Мордекай также глядѣлъ на западъ, и замѣтивъ приближавшуюся лодку, сначала машинально слѣдилъ за ней глазами, а потомъ, узнавъ Деронду и замѣтя дѣлаемые ему знаки, вздрогнулъ подъ вліяніемъ радостнаго предчувствія. Минуты черезъ три Деронда выскочилъ на берегъ, расплатился съ лодочникомъ, и подошелъ къ Мордекаю, который ожидалъ его, неподвижно стоя на одномъ мѣстѣ.

-- Я очень обрадовался, увидавъ васъ здѣсь, началъ Даніэль: -- я собирался-было идти въ книжную лавку васъ розыскивать.

Я вчера тамъ былъ; вамъ говорили?

-- Да,-- отвѣчалъ Мордекай,-- вотъ почему я и пришелъ сюда.

Этотъ отвѣтъ показался Дерондѣ крайне таинственнымъ.

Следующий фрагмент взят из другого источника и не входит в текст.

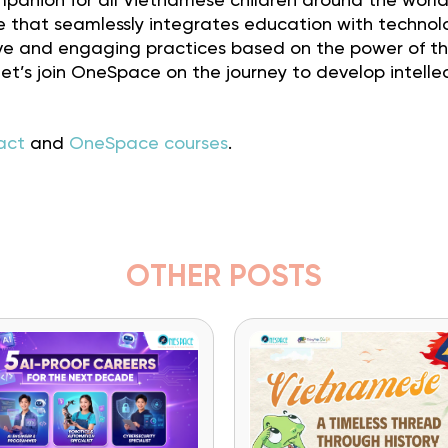
panion for all Vietnamese children around the world
e that seamlessly integrates education with technol
tive and engaging practices based on the power of t
t’s join OneSpace on the journey to develop intelle
act
and
OneSpace courses
.
OTHER POSTS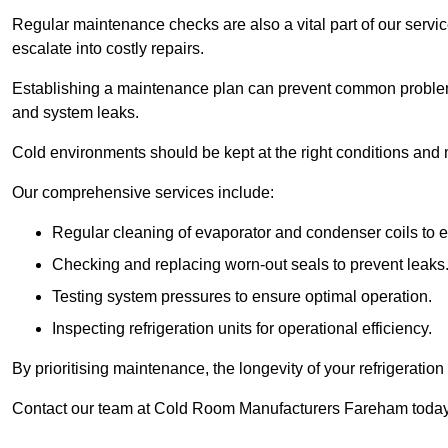
Regular maintenance checks are also a vital part of our service
escalate into costly repairs.
Establishing a
maintenance plan
can prevent common problems
and system leaks.
Cold environments should be kept at the right conditions and 
Our comprehensive services include:
Regular cleaning of evaporator and condenser coils to e
Checking and replacing worn-out seals to prevent leaks
Testing system pressures to ensure optimal operation.
Inspecting refrigeration units for operational efficiency.
By prioritising maintenance, the longevity of your refrigeratio
Contact our team at Cold Room Manufacturers Fareham today 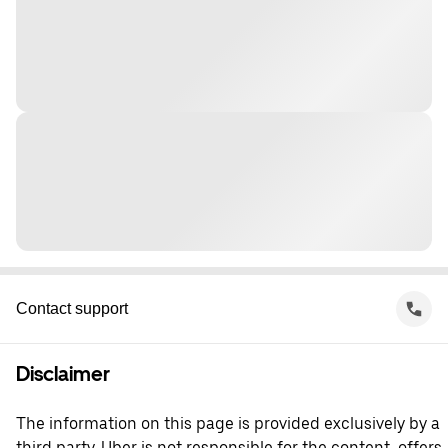
Contact support
Disclaimer
The information on this page is provided exclusively by a
third party. Uber is not responsible for the content, offers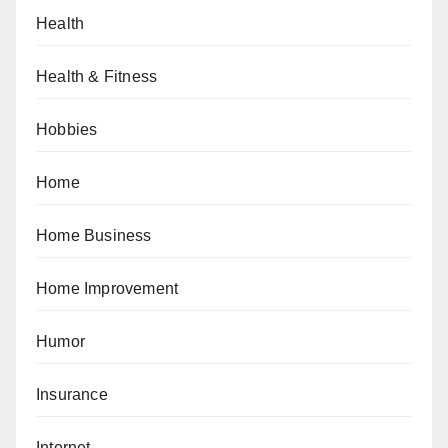
Health
Health & Fitness
Hobbies
Home
Home Business
Home Improvement
Humor
Insurance
Internet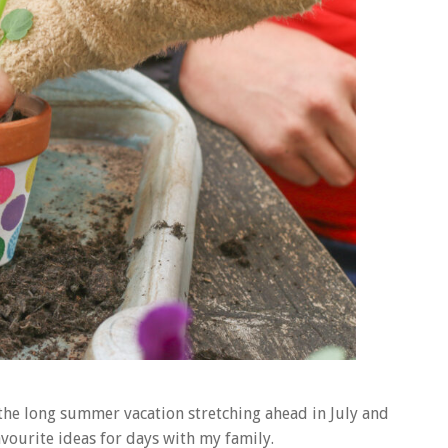
the long summer vacation stretching ahead in July and
vourite ideas for days with my family.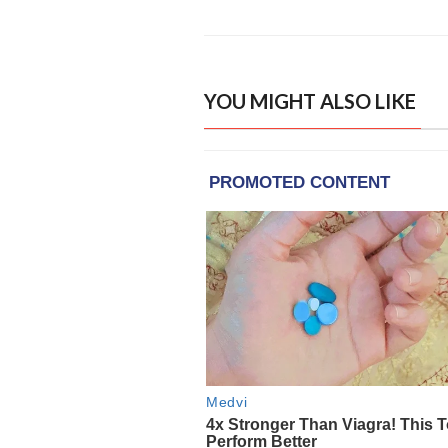
YOU MIGHT ALSO LIKE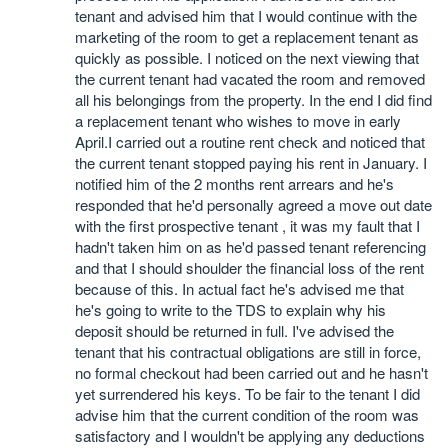
tenant and advised him that I would continue with the
marketing of the room to get a replacement tenant as
quickly as possible. I noticed on the next viewing that
the current tenant had vacated the room and removed
all his belongings from the property. In the end I did find
a replacement tenant who wishes to move in early
April.I carried out a routine rent check and noticed that
the current tenant stopped paying his rent in January. I
notified him of the 2 months rent arrears and he's
responded that he'd personally agreed a move out date
with the first prospective tenant , it was my fault that I
hadn't taken him on as he'd passed tenant referencing
and that I should shoulder the financial loss of the rent
because of this. In actual fact he's advised me that
he's going to write to the TDS to explain why his
deposit should be returned in full. I've advised the
tenant that his contractual obligations are still in force,
no formal checkout had been carried out and he hasn't
yet surrendered his keys. To be fair to the tenant I did
advise him that the current condition of the room was
satisfactory and I wouldn't be applying any deductions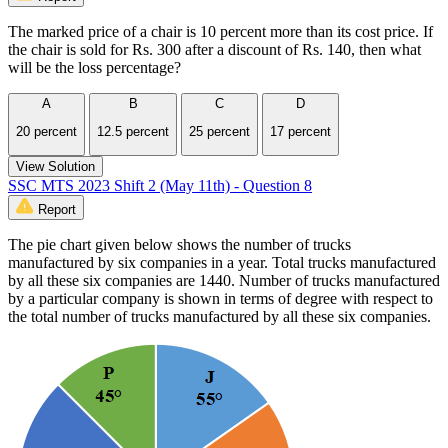
The marked price of a chair is 10 percent more than its cost price. If
the chair is sold for Rs. 300 after a discount of Rs. 140, then what
will be the loss percentage?
A
B
C
D
20 percent
12.5 percent
25 percent
17 percent
View Solution
SSC MTS 2023 Shift 2 (May 11th) - Question 8
Report
The pie chart given below shows the number of trucks
manufactured by six companies in a year. Total trucks manufactured
by all these six companies are 1440. Number of trucks manufactured
by a particular company is shown in terms of degree with respect to
the total number of trucks manufactured by all these six companies.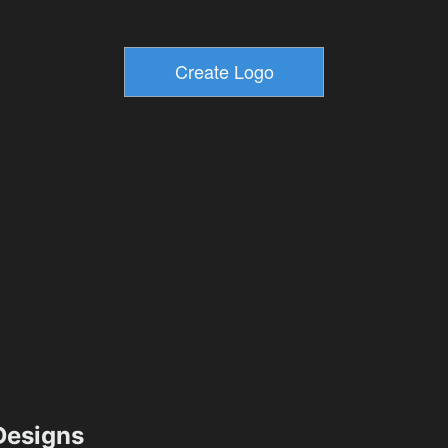
esigns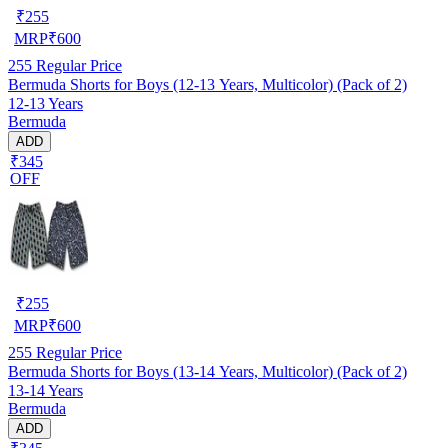
₹
255
MRP
₹
600
255
Regular Price
Bermuda Shorts for Boys (12-13 Years, Multicolor) (Pack of 2)
12-13 Years
Bermuda
ADD
₹345
OFF
₹
255
MRP
₹
600
255
Regular Price
Bermuda Shorts for Boys (13-14 Years, Multicolor) (Pack of 2)
13-14 Years
Bermuda
ADD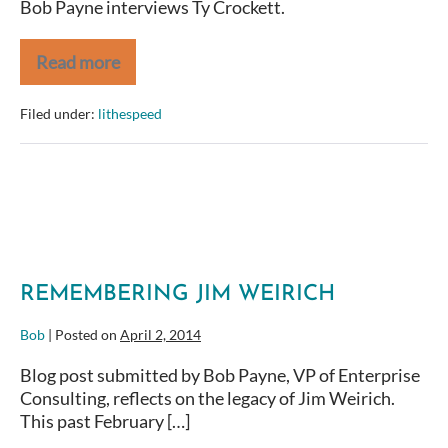
Bob Payne interviews Ty Crockett.
Read more
Agile
Coaches
Camp
Filed under:
lithespeed
2014
Ty
Crockett
REMEMBERING JIM WEIRICH
Bob
|
Posted on
April 2, 2014
Blog post submitted by Bob Payne, VP of Enterprise
Consulting, reflects on the legacy of Jim Weirich.
This past February […]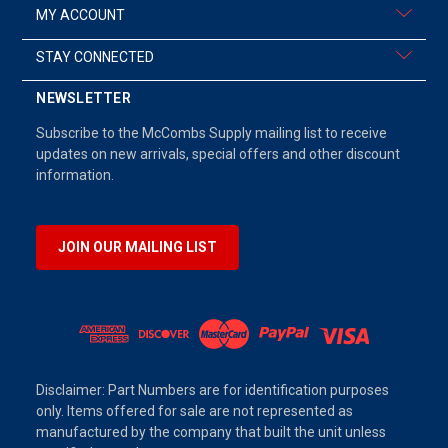
MY ACCOUNT
STAY CONNECTED
NEWSLETTER
Subscribe to the McCombs Supply mailing list to receive
updates on new arrivals, special offers and other discount
information.
JOIN OUR MAILING LIST
Disclaimer: Part Numbers are for identification purposes
only. Items offered for sale are not represented as
manufactured by the company that built the unit unless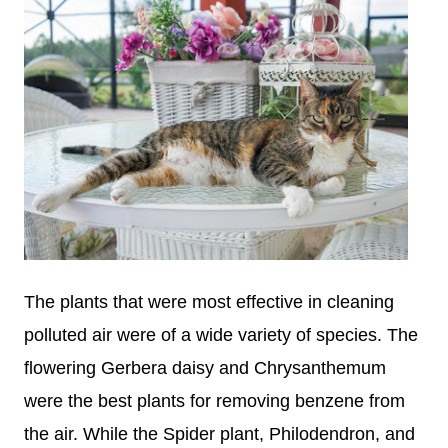
The plants that were most effective in cleaning
polluted air were of a wide variety of species. The
flowering Gerbera daisy and Chrysanthemum
were the best plants for removing benzene from
the air. While the Spider plant, Philodendron, and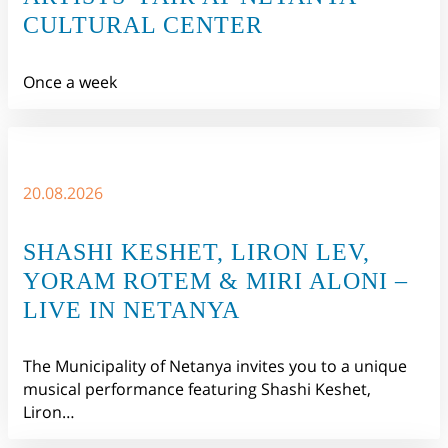
CULTURAL CENTER
Once a week
20.08.2026
SHASHI KESHET, LIRON LEV,
YORAM ROTEM & MIRI ALONI –
LIVE IN NETANYA
The Municipality of Netanya invites you to a unique
musical performance featuring Shashi Keshet,
Liron…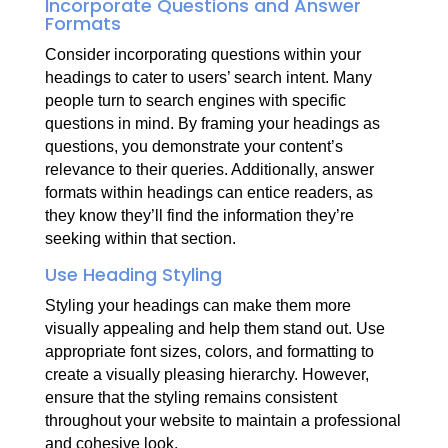
Incorporate Questions and Answer
Formats
Consider incorporating questions within your
headings to cater to users’ search intent. Many
people turn to search engines with specific
questions in mind. By framing your headings as
questions, you demonstrate your content’s
relevance to their queries. Additionally, answer
formats within headings can entice readers, as
they know they’ll find the information they’re
seeking within that section.
Use Heading Styling
Styling your headings can make them more
visually appealing and help them stand out. Use
appropriate font sizes, colors, and formatting to
create a visually pleasing hierarchy. However,
ensure that the styling remains consistent
throughout your website to maintain a professional
and cohesive look.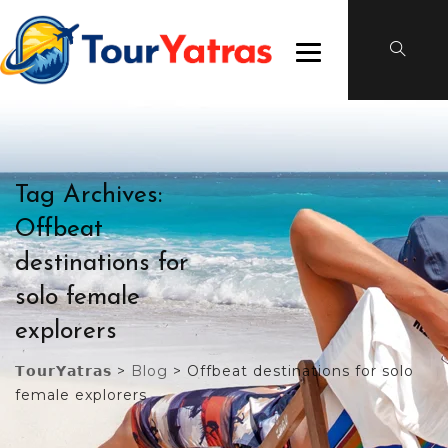
Tag Archives:
Offbeat
destinations for
solo female
explorers
𝗧𝗼𝘂𝗿𝗬𝗮𝘁𝗿𝗮𝘀
>
Blog
>
Offbeat destinations for solo
female explorers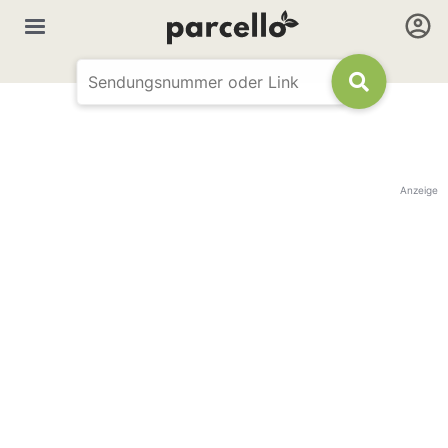
Anzeige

-- Какъ могли вы знать, что встрѣтите меня здѣсь?-- спросилъ онъ, спустя минуту.

-- Я ждалъ, что вы придете отъ рѣки. Вотъ уже пять лѣтъ, какъ я васъ ожидаю.

Впалые глаза Мордекая были устремлены на Даніэля съ выраженіемъ ласковой зависимости, крайне трогательной и вмѣстѣ съ тѣмъ торжественной.

-- Я буду очень счастливъ, если смогу быть вамъ чѣмъ-либо полезенъ,-- искренно и серьёзно отвѣтилъ Деронда. Непотть-ли намъ кэбъ, и не поѣхать-ли куда вы пожелаете: вы я думаю и то устали отъ ходьбы?

-- Поѣдемте въ книжную лавку. Мнѣ скоро пора туда возвращаться.-- Но теперь поглядите на рѣку,-- продолжалъ Мордекай, поглощенный своими мыслями и несознававшій существованія преграды между нимъ и Даніэлемъ; ему, напротивъ, казалось, что они отлично понимаютъ другъ друга,-- посмотрите на небо: какъ оно медленно блѣднѣетъ! Я всегда любилъ этотъ мостъ, я стоялъ на немъ, будучи еще маленькимъ мальчикомъ. Это мѣсто встрѣчи для вѣстниковъ духовныхъ.-- Правы были древніе учители, говорившіе, что у каждаго предмета въ природѣ есть свой ангелъ; это значить, что каждый изъ нихъ приносить намъ вѣсть издалека. Здѣсь я прислушивался къ вѣстямъ, какія шлютъ намъ небо и земля; когда былъ покрѣпче, оставался до поздняго вечера, и наблюдалъ за звѣздами, загоравшимися въ глубинѣ небосклона.-- Но это время -- время солнечнаго заката -- я всегда любилъ болѣе всего остального, оно все глубже и глубже проникало мнѣ въ душу; этотъ медленно догорающій день всегда казался мнѣ первообразомъ моего собственнаго догоранія. И при багряныхъ лучахъ солнечнаго же заката суждено было мнѣ увидать мое второе я, того, кто будетъ жить новой жизнью, когда это тѣло превратится въ бездыханный трупъ.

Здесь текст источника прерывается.